# New Goat Owner just lost a young doe - question



## Jea (Aug 4, 2016)

So, we are new goat owners.  Our goats are pets and we have two guernsey goat does (17 wks and 14wks.) 10 days ago, we decided to add two nubian wethers to our herd (15wks) and while we were picking them up, another nubian doe kid that was at the farm screamed after them, so we took her too.  The wethers are very outgoing and friendly immediately. They ate well and seemed to fit right in.  The nubian doe (bebe) was smaller, very very timid and really just stayed near the wethers.  She ate and drank, but seemed so shy. Her original owner said she had been very sick at 2 months old and was nursed back to health. 

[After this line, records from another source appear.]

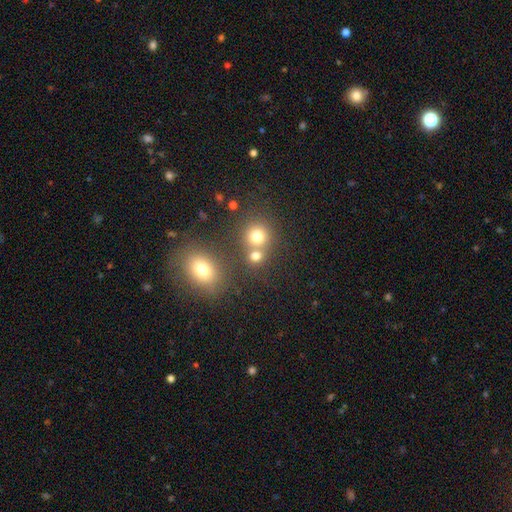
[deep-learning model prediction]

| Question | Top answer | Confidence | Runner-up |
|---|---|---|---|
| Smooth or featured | smooth | 75% | star or artifact (16%) |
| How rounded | round | 82% | in between (17%) |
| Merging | none | 55% | merger (34%) |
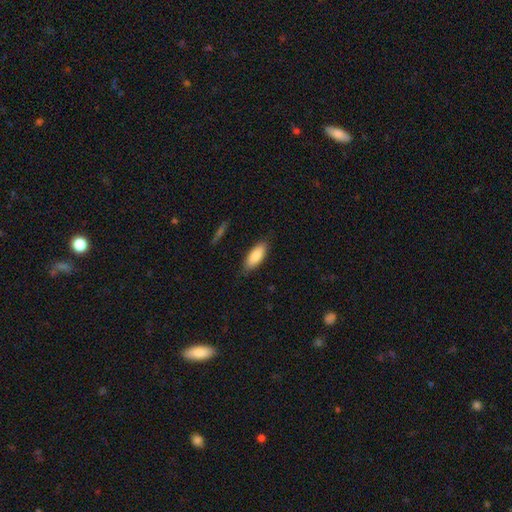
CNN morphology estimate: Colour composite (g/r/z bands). It shows a smooth galaxy with no disk features (87%) that is in between round and cigar-shaped (77%). Merging: none (83%).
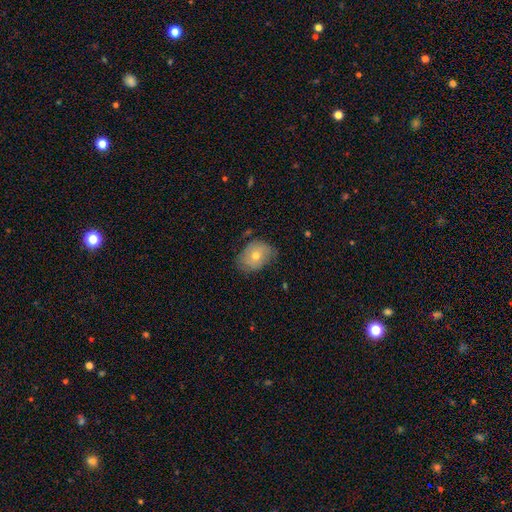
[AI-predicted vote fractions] Morphology: type=smooth (59%); roundness=in between (63%); merging=none (66%).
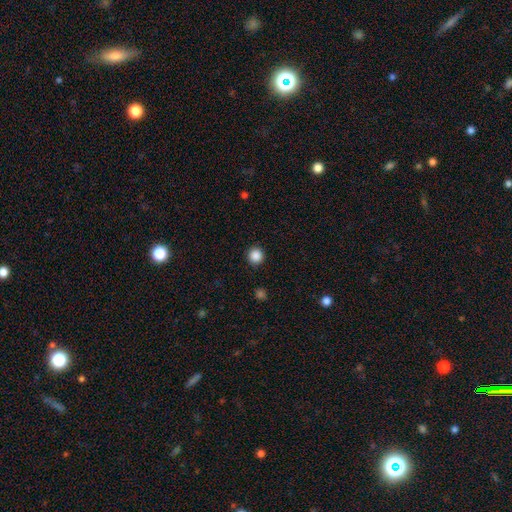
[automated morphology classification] Smooth or featured? Predicted: smooth (p=0.87). How rounded? Predicted: round (p=0.95). Merging? Predicted: none (p=0.92).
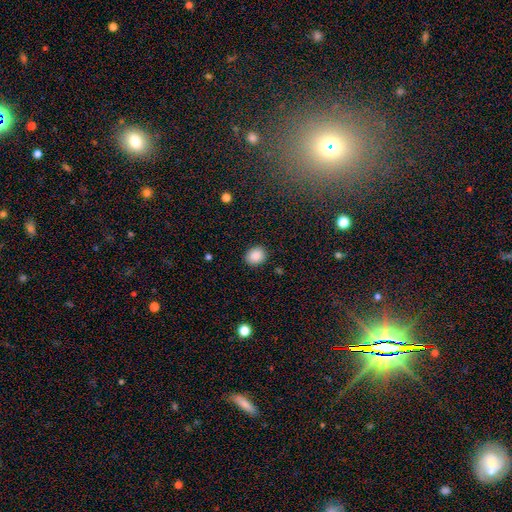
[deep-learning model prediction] The model was most divided on "how rounded": round: 65%, in between: 34%, cigar-shaped: 1%. More confident: merging — none (89%); smooth or featured — smooth (88%).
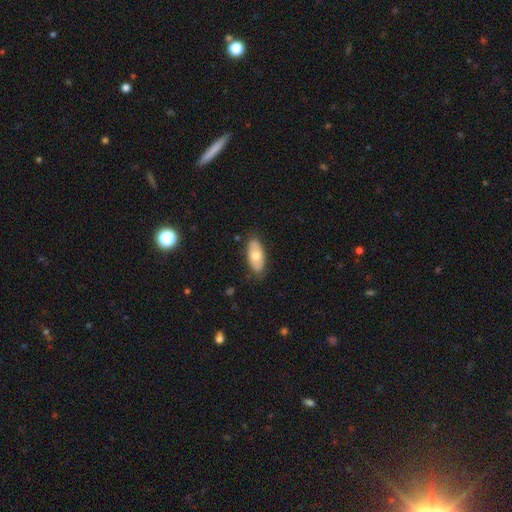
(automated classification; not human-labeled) A smooth galaxy with no disk features (62%) that is in between round and cigar-shaped (91%). Merging: none (81%).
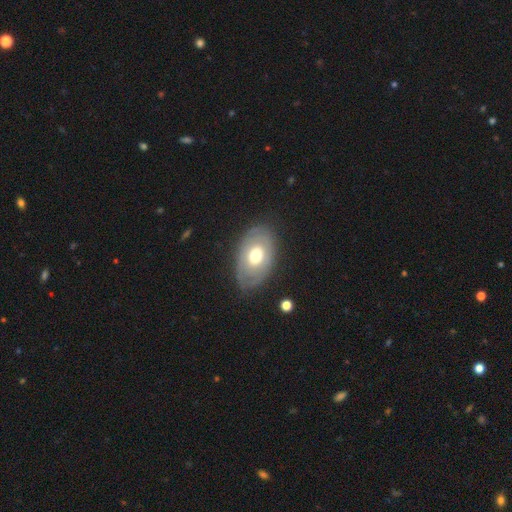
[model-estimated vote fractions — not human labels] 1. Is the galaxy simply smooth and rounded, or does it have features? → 47% smooth, 46% featured or disk, 6% star or artifact.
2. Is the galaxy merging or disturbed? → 79% none, 15% minor disturbance, 5% major disturbance, 1% merger.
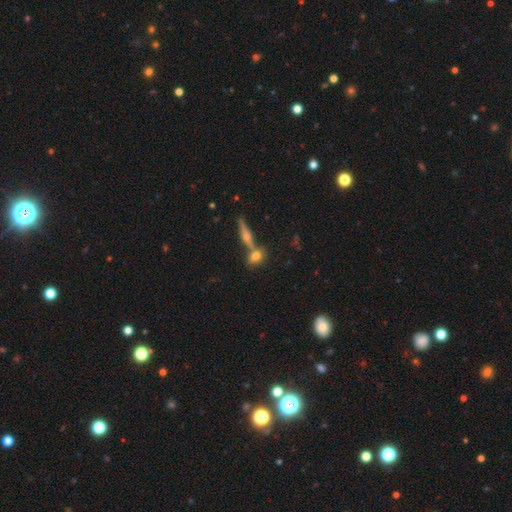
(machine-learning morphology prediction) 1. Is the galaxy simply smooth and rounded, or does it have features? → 64% smooth, 25% featured or disk, 11% star or artifact.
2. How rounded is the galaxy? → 56% in between, 32% round, 12% cigar-shaped.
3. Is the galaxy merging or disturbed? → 56% none, 31% merger, 10% minor disturbance, 3% major disturbance.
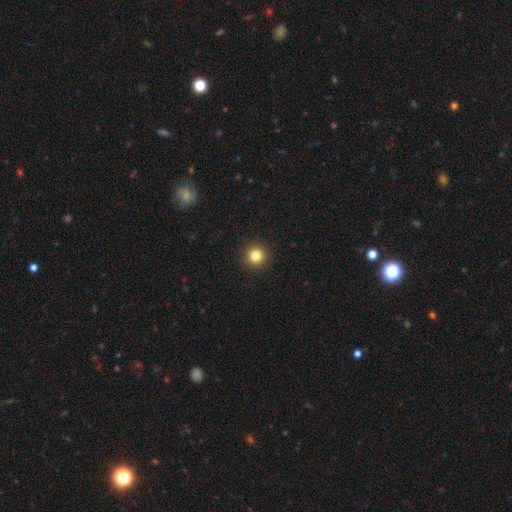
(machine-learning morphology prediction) Q: Smooth or featured?
A: smooth (82%); runner-up: star or artifact (12%)
Q: How rounded?
A: round (95%); runner-up: in between (4%)
Q: Merging?
A: none (93%); runner-up: minor disturbance (4%)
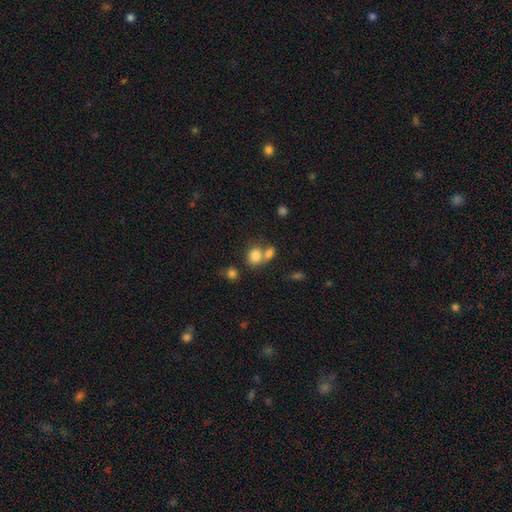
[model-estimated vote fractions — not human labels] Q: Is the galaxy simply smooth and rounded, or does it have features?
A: smooth — 80%.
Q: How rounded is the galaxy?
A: round — 52%.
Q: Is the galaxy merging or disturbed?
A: merger — 49%.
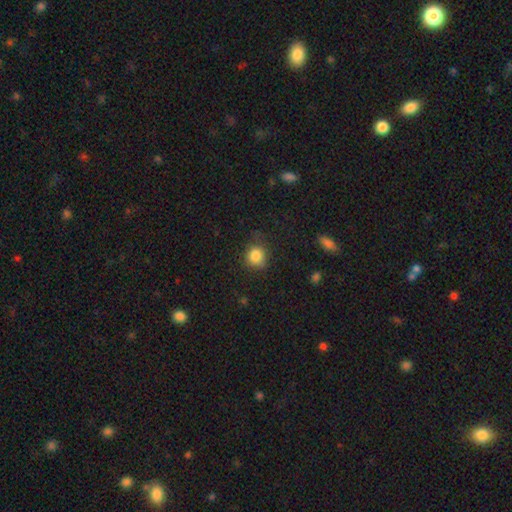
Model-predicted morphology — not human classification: Smooth or featured: smooth — 84% (star or artifact — 11%)
How rounded: round — 82% (in between — 17%)
Merging: none — 72% (minor disturbance — 21%)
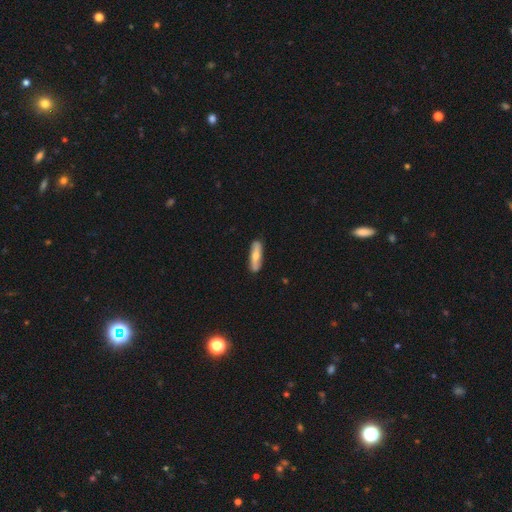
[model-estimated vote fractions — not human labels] Morphology: type=smooth (58%); roundness=cigar-shaped (64%); merging=none (87%).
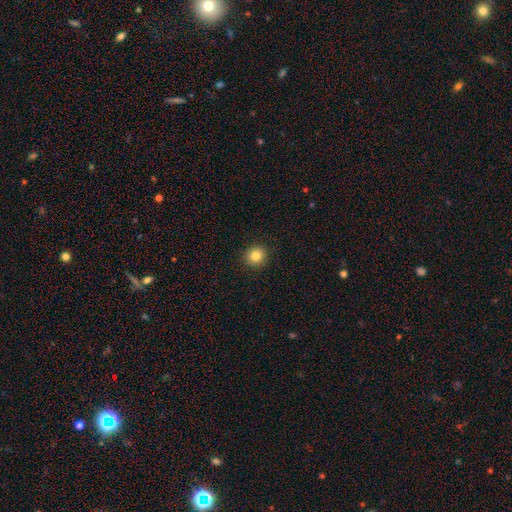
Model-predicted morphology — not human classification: Q: Smooth or featured?
A: smooth (84%); runner-up: star or artifact (11%)
Q: How rounded?
A: round (90%); runner-up: in between (9%)
Q: Merging?
A: none (92%); runner-up: minor disturbance (6%)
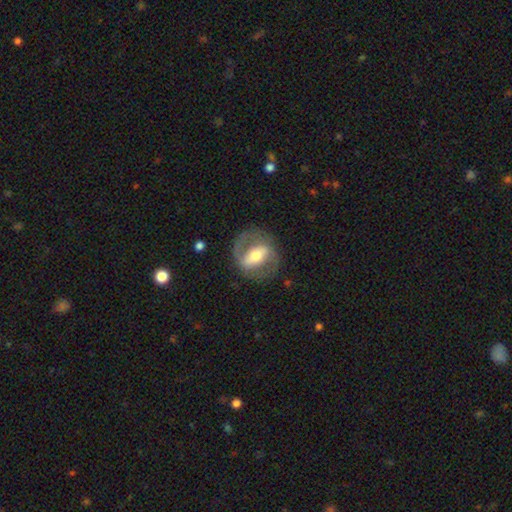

She came from a dry lot and our goat yard has a lot weeds and leafy things for them to graze, (which she did) and we started to see some scours so we started her on Corid late last week. She was slowly warming up to us, and allowing us to pet her.  Then yesterday morning, after the goats all ate breakfast we saw her just standing in one spot seeming out of it. Her body seemed to be shaking slightly and she seemed spacey. We called the vet and they recommended some vitamin B (which we gave her, and also shot some electrolytes into her mouth.)  At 3p, she wasn't any better so we took her to the vet. She had a high temp (107) and he said "bacterial infection, viral infection or rabies." He gave her an antibiotic shot and we were supposed to follow up with 3 more.  Then, this morning, she was dead on the barn floor. 

We are just so sad that we lost this goat. She was such a sweet girl. We did drop her back at the vet so they could confirm it wasn't rabies (or we'll all need treatment) but I wanted to see if anyone has experienced something like this. We're concerned for our other 4 goats.  We took all their temps this morning and each was 102.4 and 102.3.  They are all active and eating/drinking, but this came on so fast it has us really freaked out.

Any ideas on this? It doesn't sound like we're going to get a clear diagnosis from the vet, just a confirmation that it wasn't rabies and advise to just "watch the others." So I wanted to see if anyone had any ideas on what could have caused this or what might have happened.


----------



## NH homesteader (Aug 4, 2016)

I don't have any idea what it could be,  but I wanted to say welcome as it looks like you're new.  And also that I am sorry about your little doe! It's rough to start out with something like this and I imagine as new goat owners you're more than a little overwhelmed and worried! 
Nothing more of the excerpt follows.